McKenzie, 19, will be entering her sophomore year at Colorado State University in the fall. She plans to major in animal science, which seems fitting.

“All my goats have names,” she said. Her champion goat goes by Classy when she’s being good and Ms. Grouchy when she isn’t.

“She’s not super sweet, but can be at times, depending on the day,” McKenzie said.

At a show in April, she said, it was a Ms. Grouchy day. The goat first bit her, then bit the judge.

Fortunately, she was having a Classy day Wednesday.

McKenzie said the trick is to keep her as calm as possible before the show. She said, “I pull her from the pen right before so she’s calmer and not handled a lot.”

McKenzie said showmanship involves setting up the goat.

“With meat goats, you want them to look big, so you set their legs perfectly straight down,” she said. She tries to keep its head up, because when its head is down, it has more leverage, and is better able to take off running.

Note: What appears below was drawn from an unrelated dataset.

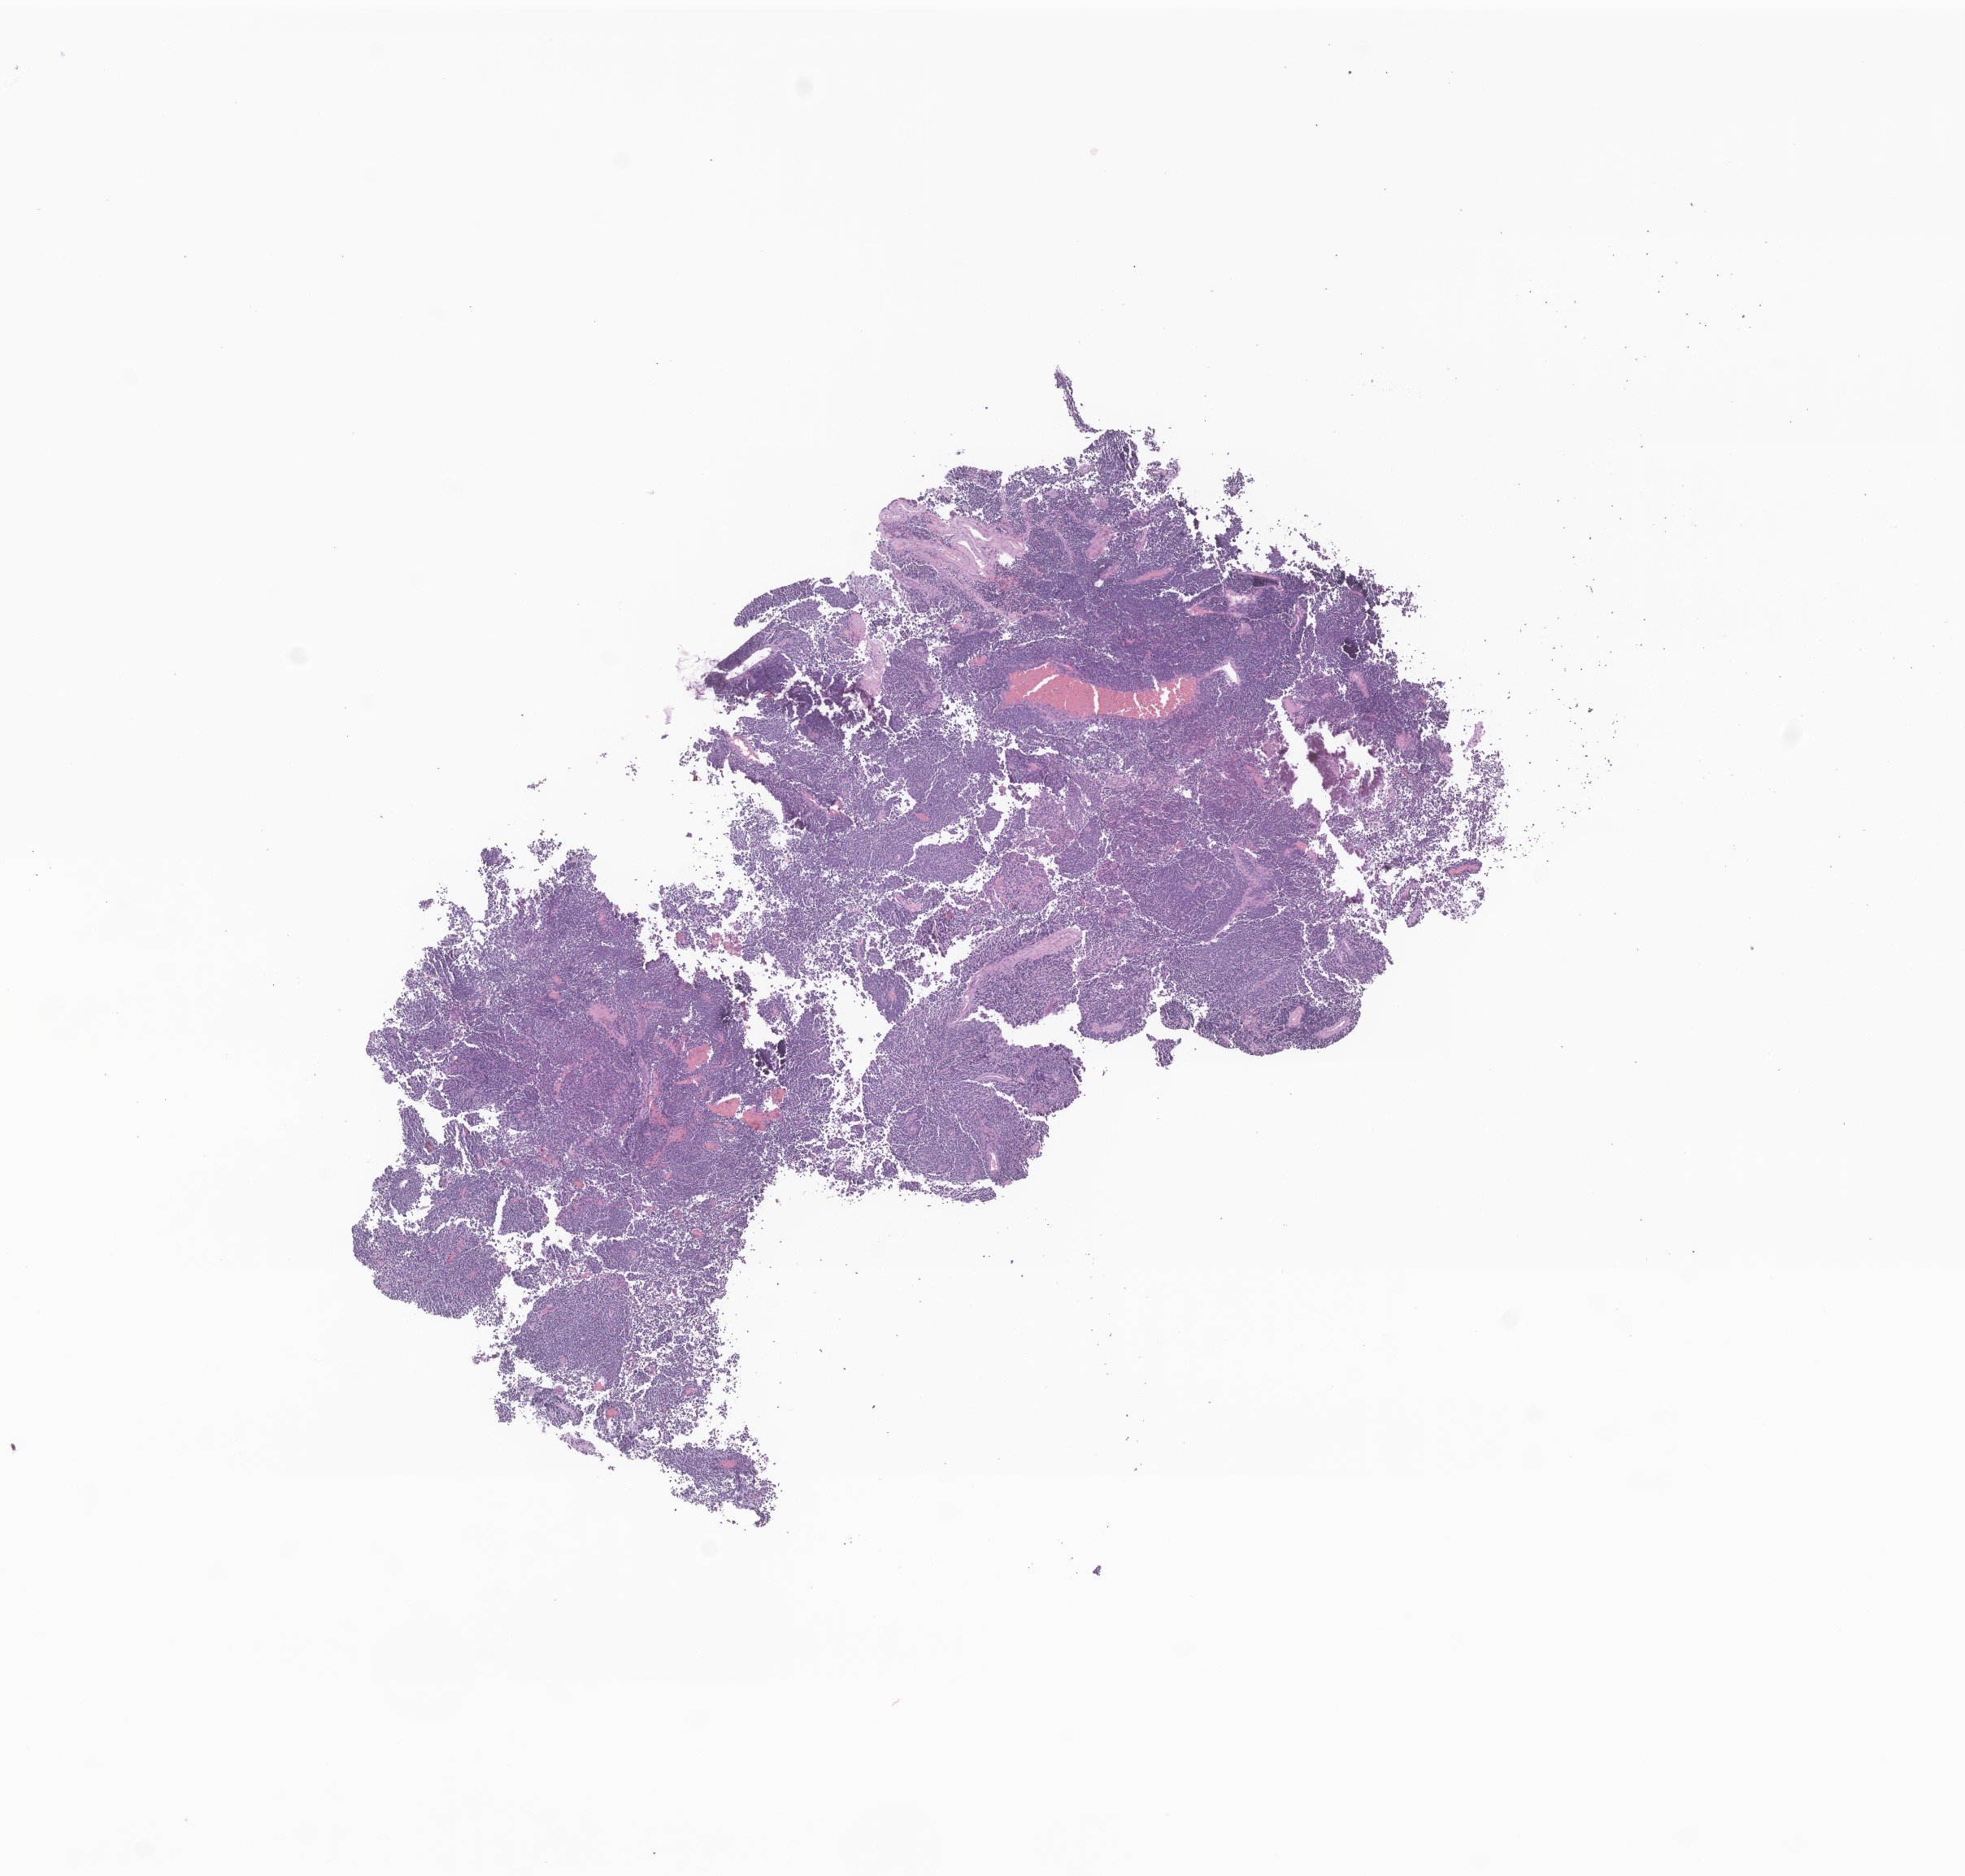
H&E whole-slide image of tumor tissue from the brain — whole scanned area (about 10.2 x 9.7 mm) shown as a low-resolution overview. FFPE section. Patient: female, age 172 months (14 years 4 months).
- diagnosis: Pineoblastoma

Todd, 14, showed a goat named Beavis. Beavis and his brother, Butthead, were born in February.

Because Beavis is a meat goat, he showed off the goat’s rump. After all, that’s where the highest quality meat is located.

“Beavis will go through auction and probably go to the butcher next week,” Todd said.

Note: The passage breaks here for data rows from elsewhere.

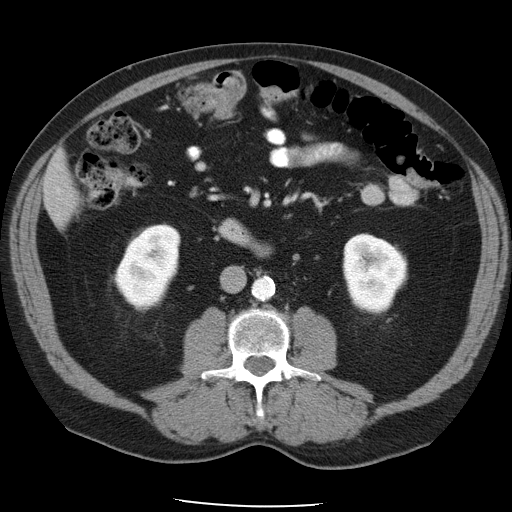
Contrast-enhanced abdominal CT, one axial slice; position 14 of 49 along the scan axis; 120 kVp; intravenous contrast given; soft-tissue window (W 400 / L 40 HU); 5 mm slice thickness; 512 × 512 image matrix, field of view 395 × 395 mm. From the clinical record (not read from this slice): patient: male, age 62 years at operation; diagnosis: colorectal cancer liver metastases, imaged before liver resection.
Annotated regions visible in this slice (outlined manually by an expert reader):
- liver: bounding box [x1, y1, x2, y2] px = [45, 156, 76, 221]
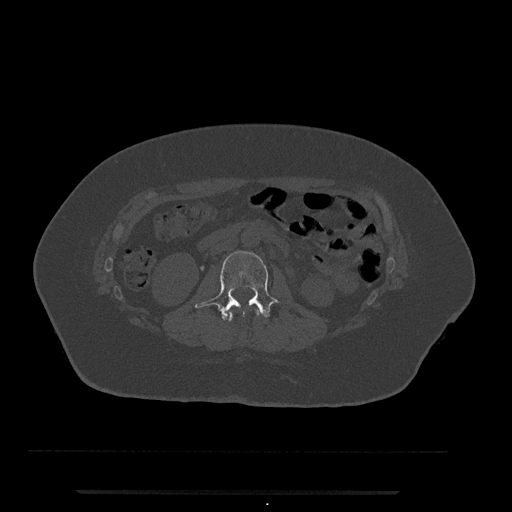
CT including the spine, one axial slice; slice 42 of 797 in the series (ordered by position); reconstruction kernel Br40s/3; 120 kVp; bone window (W 1800 / L 400 HU); 0.5 mm slice thickness; 512 × 512 image matrix. Female patient, age 51 years. Case-level facts recorded for this patient, not image findings: primary cancer: neuro; vertebrae with lytic lesions (as recorded): T8.
Outlined on this slice (semi-automatic segmentation, software-assisted and operator-edited):
- L1 vertebra: bounding box [x1, y1, x2, y2] px = [227, 309, 262, 322]
- L2 vertebra: [195, 251, 281, 321]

He’s OK with that. “I’ve been doing this a while, so I’ve gotten used to it.”

Todd recalled an experience he had with a goat named Tater during his second year of showing.

“Tater dragged me and I got all bloody right before the show,” he said. “My sister saw me and was laughing.”

He said he and McKenzie will probably compete in the open class at the state fair.

The goat showmanship judge was Donna Semasko of Olympia, Washington, who’s been breeding goats for 30 years and judging them for 20.

She asked several contestants what they liked best about their goats and how their animals might show better. Along the way, she also makes sure the the animals have had their hooves trimmed and fleece cleaned.

“I try to educate as I judge,” Semasko said. “I teach as I go and say as many good things as I can.”

The goat show was just one of many staged at the fair this week.

Emily Sandberg, a district FFA officer, won grand champion honors in the 4-H Market Lamb Show. The 17-year-old, about to start her senior year at Newberg High, competes through the Lucky Clover 4-H club.

She has been showing animals since fourth grade. She also breeds and shows hogs.

“I want to go into the agriculture field, so I’d like to keep my breeding program going,” Emily said. She plans to major in agricultural science in college, and double minor in animal science and business.

Liberty Greenlund, a 17-year-old from Yamhill, is about to enter her senior year at Yamhill-Carlton High. Like Emily, she’s considering Eastern Oregon University in La Grande as a college possibility, because of its strong ag program.

She’s not only showing goats, but also Hereford market steers. In fact, she’ll be selling one at auction Saturday.

Liberty is not only serving as one of three county fair ambassadors, but also as a district FFA president. She has extensive experience in animal husbandry, her mother and grandmother both having showed animals at the county fair before her.

“I’ve been showing animals since I could walk,” she said.